WORK INSTRUCTIONS:
The goal is an unaltered copy of the records below, minus any images.

########

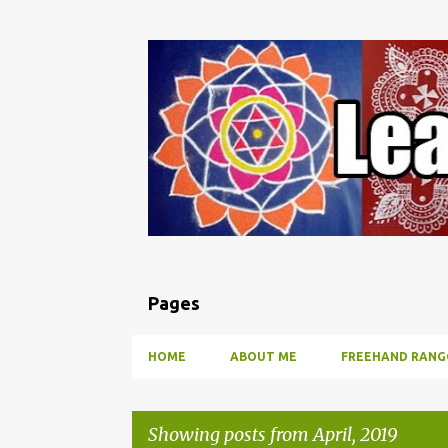
Pages
HOME
ABOUT ME
FREEHAND RANG
Showing posts from April, 2019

########

EXERCISE RESPONSE:
Pages
HOME
ABOUT ME
FREEHAND RANG
Showing posts from April, 2019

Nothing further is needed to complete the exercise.